- Your assignment
Return exactly the span of lines in the following data that opens with the line containing "### ERC1155" and closes with the line containing "- ERC20 余额显示该钱包所有余额". Include nothing else.

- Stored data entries
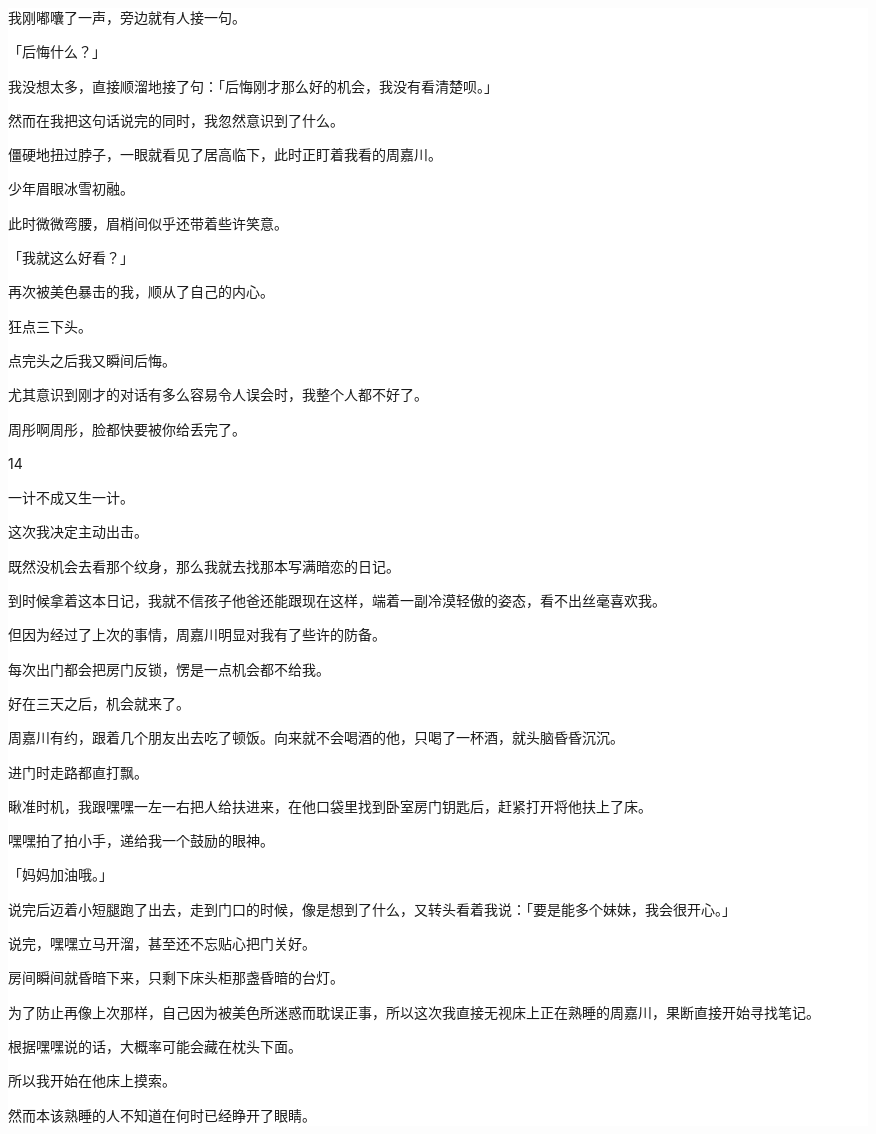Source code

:我刚嘟囔了一声，旁边就有人接一句。

「后悔什么？」

我没想太多，直接顺溜地接了句：「后悔刚才那么好的机会，我没有看清楚呗。」

然而在我把这句话说完的同时，我忽然意识到了什么。

僵硬地扭过脖子，一眼就看见了居高临下，此时正盯着我看的周嘉川。

少年眉眼冰雪初融。

此时微微弯腰，眉梢间似乎还带着些许笑意。

「我就这么好看？」

再次被美色暴击的我，顺从了自己的内心。

狂点三下头。

点完头之后我又瞬间后悔。

尤其意识到刚才的对话有多么容易令人误会时，我整个人都不好了。

周彤啊周彤，脸都快要被你给丢完了。

14

一计不成又生一计。

这次我决定主动出击。

既然没机会去看那个纹身，那么我就去找那本写满暗恋的日记。

到时候拿着这本日记，我就不信孩子他爸还能跟现在这样，端着一副冷漠轻傲的姿态，看不出丝毫喜欢我。

但因为经过了上次的事情，周嘉川明显对我有了些许的防备。

每次出门都会把房门反锁，愣是一点机会都不给我。

好在三天之后，机会就来了。

周嘉川有约，跟着几个朋友出去吃了顿饭。向来就不会喝酒的他，只喝了一杯酒，就头脑昏昏沉沉。

进门时走路都直打飘。

瞅准时机，我跟嘿嘿一左一右把人给扶进来，在他口袋里找到卧室房门钥匙后，赶紧打开将他扶上了床。

嘿嘿拍了拍小手，递给我一个鼓励的眼神。

「妈妈加油哦。」

说完后迈着小短腿跑了出去，走到门口的时候，像是想到了什么，又转头看着我说：「要是能多个妹妹，我会很开心。」

说完，嘿嘿立马开溜，甚至还不忘贴心把门关好。

房间瞬间就昏暗下来，只剩下床头柜那盏昏暗的台灯。

为了防止再像上次那样，自己因为被美色所迷惑而耽误正事，所以这次我直接无视床上正在熟睡的周嘉川，果断直接开始寻找笔记。

根据嘿嘿说的话，大概率可能会藏在枕头下面。

所以我开始在他床上摸索。

然而本该熟睡的人不知道在何时已经睁开了眼睛。
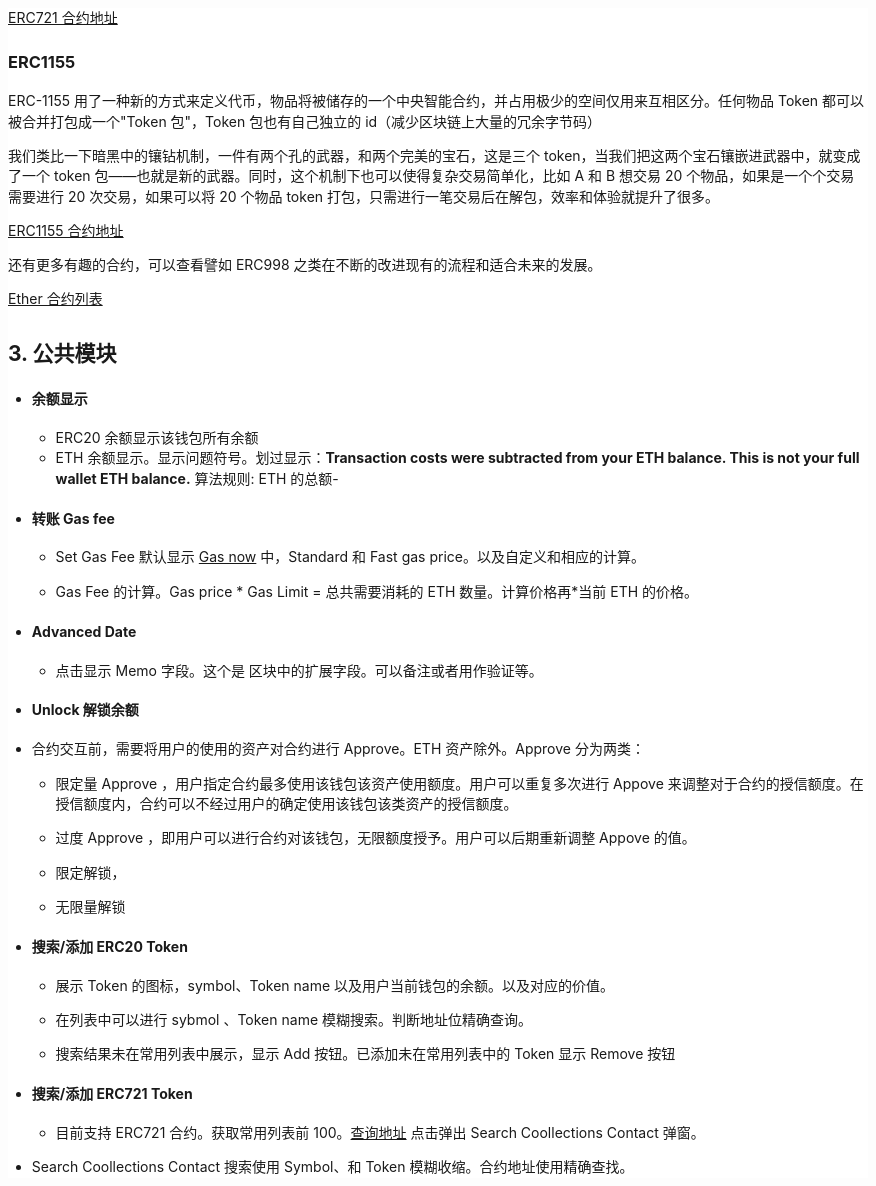 [ERC721 合约地址](https://github.com/ethereum/EIPs/blob/master/EIPS/eip-721.md)  

  

### ERC1155

ERC-1155 用了一种新的方式来定义代币，物品将被储存的一个中央智能合约，并占用极少的空间仅用来互相区分。任何物品 Token 都可以被合并打包成一个"Token 包"，Token 包也有自己独立的 id（减少区块链上大量的冗余字节码）

我们类比一下暗黑中的镶钻机制，一件有两个孔的武器，和两个完美的宝石，这是三个 token，当我们把这两个宝石镶嵌进武器中，就变成了一个 token 包——也就是新的武器。同时，这个机制下也可以使得复杂交易简单化，比如 A 和 B 想交易 20 个物品，如果是一个个交易需要进行 20 次交易，如果可以将 20 个物品 token 打包，只需进行一笔交易后在解包，效率和体验就提升了很多。

[ERC1155 合约地址](https://github.com/ethereum/EIPs/blob/master/EIPS/eip-1155.md)  

还有更多有趣的合约，可以查看譬如 ERC998 之类在不断的改进现有的流程和适合未来的发展。

[Ether 合约列表](https://github.com/ethereum/EIPs/tree/master/EIPS)



## 3. 公共模块

- #### 余额显示

  - ERC20 余额显示该钱包所有余额
  - ETH 余额显示。显示问题符号。划过显示：**Transaction costs were subtracted from your ETH balance. This is not your full wallet ETH balance.**  算法规则: ETH 的总额-

- #### 转账 Gas fee

  - Set Gas Fee 默认显示 [Gas now](https://www.gasnow.org/) 中，Standard 和 Fast gas price。以及自定义和相应的计算。

  - Gas Fee 的计算。Gas price * Gas Limit = 总共需要消耗的 ETH 数量。计算价格再*当前 ETH 的价格。

- #### Advanced Date

  - 点击显示 Memo 字段。这个是 区块中的扩展字段。可以备注或者用作验证等。

- #### Unlock 解锁余额

- 合约交互前，需要将用户的使用的资产对合约进行 Approve。ETH 资产除外。Approve 分为两类：

  - 限定量 Approve ，用户指定合约最多使用该钱包该资产使用额度。用户可以重复多次进行 Appove 来调整对于合约的授信额度。在授信额度内，合约可以不经过用户的确定使用该钱包该类资产的授信额度。
  - 过度 Approve ，即用户可以进行合约对该钱包，无限额度授予。用户可以后期重新调整 Appove 的值。

  - 限定解锁，
  - 无限量解锁

- #### 搜索/添加 ERC20 Token

  - 展示 Token 的图标，symbol、Token name 以及用户当前钱包的余额。以及对应的价值。

  - 在列表中可以进行 sybmol 、Token name 模糊搜索。判断地址位精确查询。

  - 搜索结果未在常用列表中展示，显示 Add 按钮。已添加未在常用列表中的 Token 显示 Remove 按钮

- #### 搜索/添加 ERC721 Token

  - 目前支持 ERC721 合约。获取常用列表前 100。[查询地址](https://etherscan.io/tokens-nft) 点击弹出 Search Coollections Contact 弹窗。
- Search Coollections Contact 搜索使用 Symbol、和 Token 模糊收缩。合约地址使用精确查找。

- Written solution
### ERC1155

ERC-1155 用了一种新的方式来定义代币，物品将被储存的一个中央智能合约，并占用极少的空间仅用来互相区分。任何物品 Token 都可以被合并打包成一个"Token 包"，Token 包也有自己独立的 id（减少区块链上大量的冗余字节码）

我们类比一下暗黑中的镶钻机制，一件有两个孔的武器，和两个完美的宝石，这是三个 token，当我们把这两个宝石镶嵌进武器中，就变成了一个 token 包——也就是新的武器。同时，这个机制下也可以使得复杂交易简单化，比如 A 和 B 想交易 20 个物品，如果是一个个交易需要进行 20 次交易，如果可以将 20 个物品 token 打包，只需进行一笔交易后在解包，效率和体验就提升了很多。

[ERC1155 合约地址](https://github.com/ethereum/EIPs/blob/master/EIPS/eip-1155.md)  

还有更多有趣的合约，可以查看譬如 ERC998 之类在不断的改进现有的流程和适合未来的发展。

[Ether 合约列表](https://github.com/ethereum/EIPs/tree/master/EIPS)



## 3. 公共模块

- #### 余额显示

  - ERC20 余额显示该钱包所有余额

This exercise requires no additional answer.